Forms via Email and Sneakernet? It Can Get Worse …

January 29, 2007 at 5:09 pm | Posted in Uncategorized | Leave a comment

I thought we were in the final days of poor integration of web-based direct customer interaction with business processes.  You know – the days when you’d fill out an online form that would just get turned into an email to someone who would then print it out and put it in a pile with all the other normal forms they process.  Well, I’ve found a company that’s managed to even take that a step backward.

I have been looking for a car battery that seems to be very difficult to find and went to the “parts” link on a local dealer’s website.  Below the direct phone number for the parts department is a web form where you can enter all the info on the part you’re looking for along with your email address.  I filled it all out including make, model, part, phone number, and email adddress (I left the VIN blank). Today I got a voicemail message from someone at the dealership saying they got my online form, read the basic info back to me, and gave me the number of the parts department that I should call so they can help me.

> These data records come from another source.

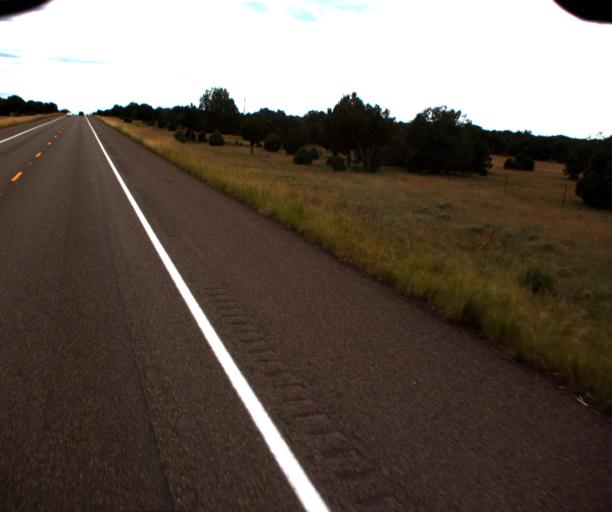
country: US
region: Arizona
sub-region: Navajo County
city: White Mountain Lake
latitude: 34.3148
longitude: -110.0407
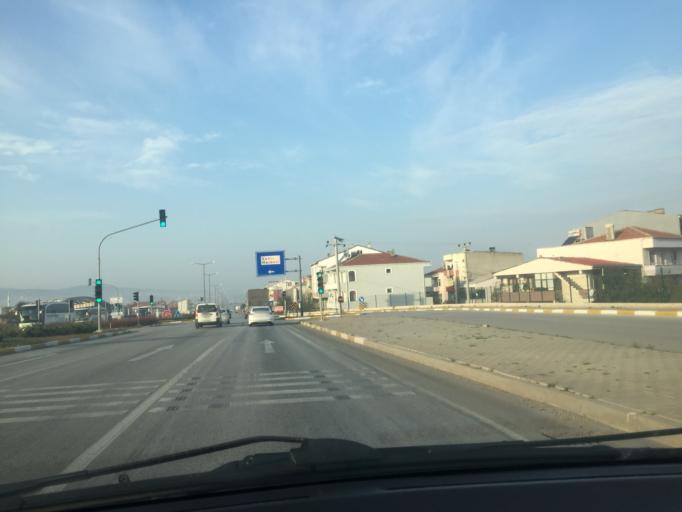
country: TR
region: Canakkale
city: Biga
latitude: 40.2445
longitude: 27.2746
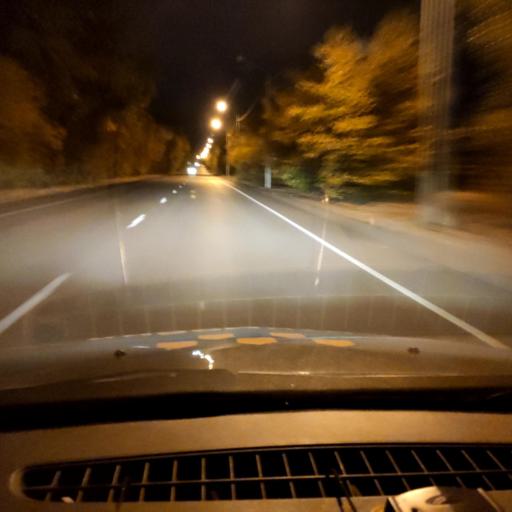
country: RU
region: Voronezj
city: Voronezh
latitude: 51.6065
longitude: 39.1789
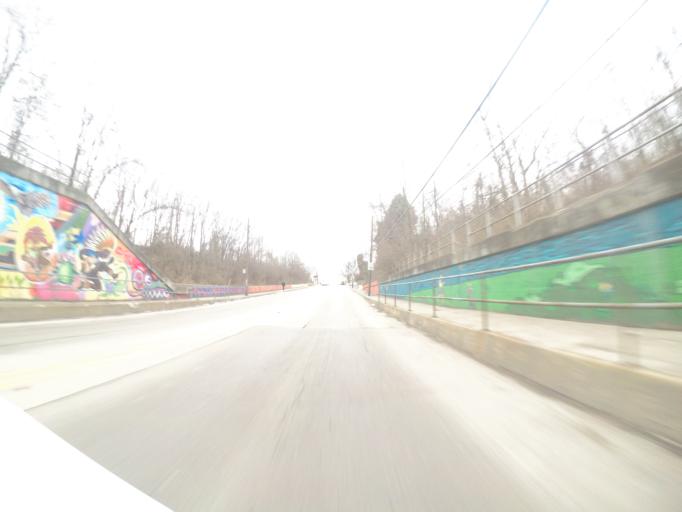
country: US
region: Ohio
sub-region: Lucas County
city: Oregon
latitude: 41.6248
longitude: -83.5154
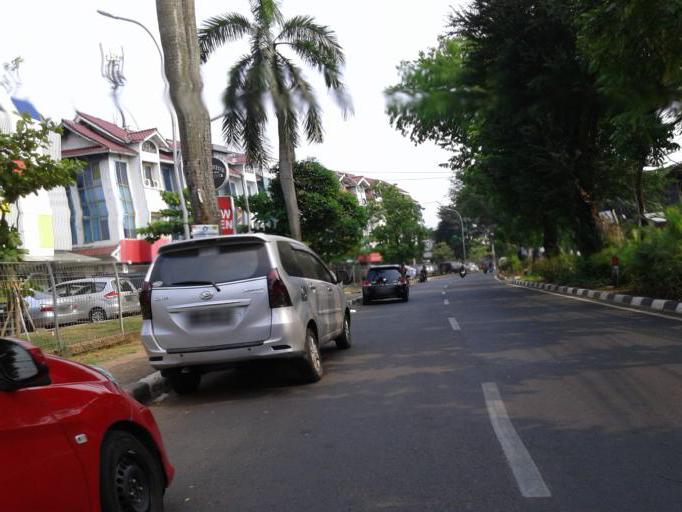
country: ID
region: West Java
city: Pamulang
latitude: -6.3053
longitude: 106.7819
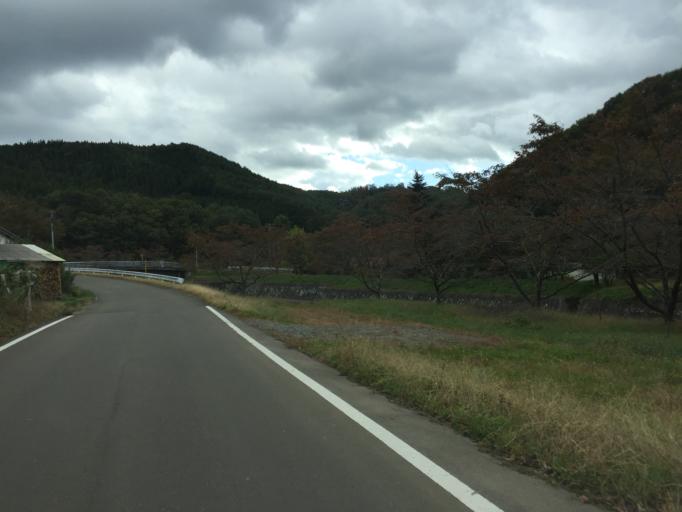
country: JP
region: Miyagi
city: Marumori
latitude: 37.7961
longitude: 140.7456
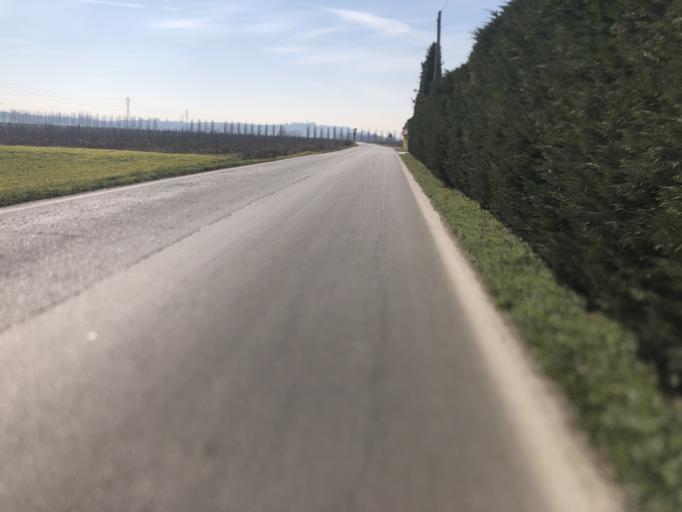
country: IT
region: Veneto
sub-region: Provincia di Verona
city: San Giorgio in Salici
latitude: 45.4106
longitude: 10.7998
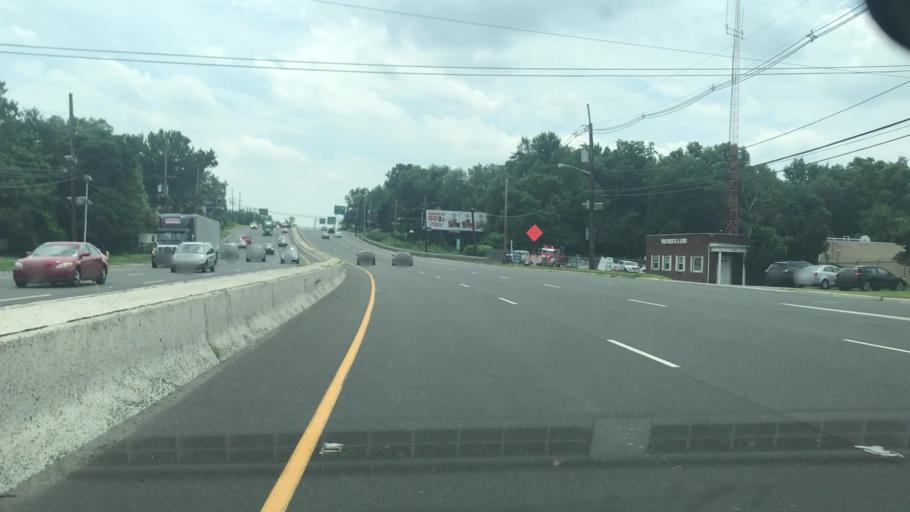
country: US
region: New Jersey
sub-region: Passaic County
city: Wayne
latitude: 40.9209
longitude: -74.2679
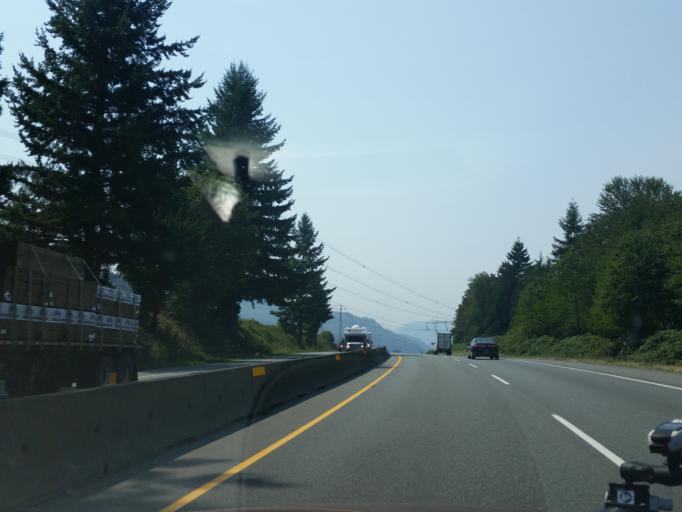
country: CA
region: British Columbia
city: Agassiz
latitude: 49.1600
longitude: -121.8114
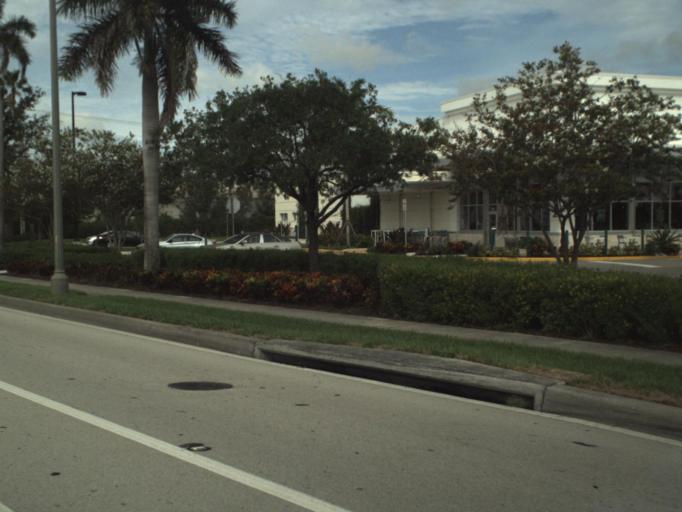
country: US
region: Florida
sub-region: Palm Beach County
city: Schall Circle
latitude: 26.7206
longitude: -80.0884
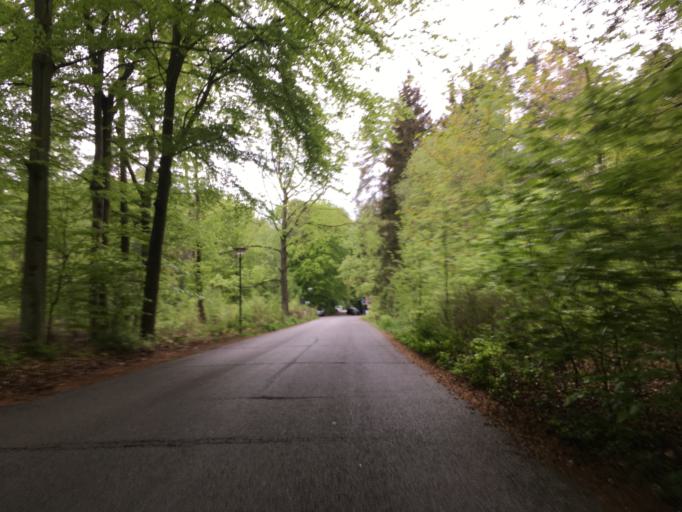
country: DE
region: Brandenburg
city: Wandlitz
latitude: 52.7275
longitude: 13.4978
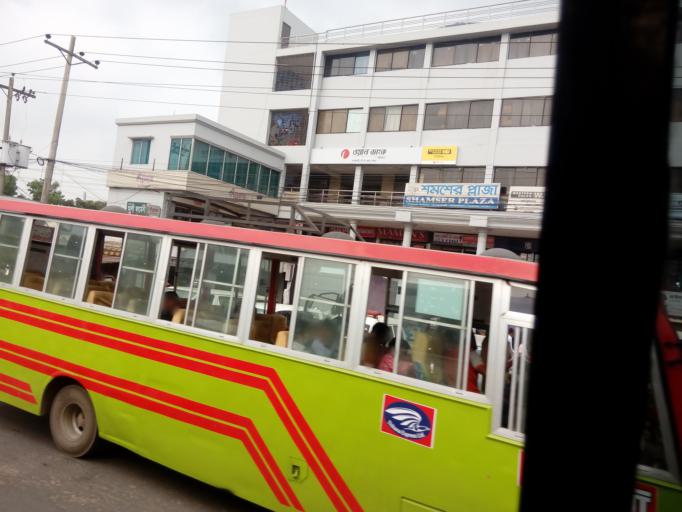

Boy, it’s tough to even figure out how to optimize that process!  Well, one way would be to have eliminated development of the web form and the callback procedure. That would have saved 100% of the development costs for that feature and yielded 0% difference in actual functionality. Better would be actually having someone in the parts department read the information and call me back with an answer. Guess I’ll have to wait for Web 3.0 for that. In the meantime, I’m going to an old-fashioned garage. No web site, but they seem to have better customer service anyways.

The moral of the story has to do with setting expectations. Web technology often sets high expectations, but poor process integration leaves a company worse off than if they hadn’t done anything at all. I’ll be following up on this thread later this week, but today’s experience provides a good primer on the issue.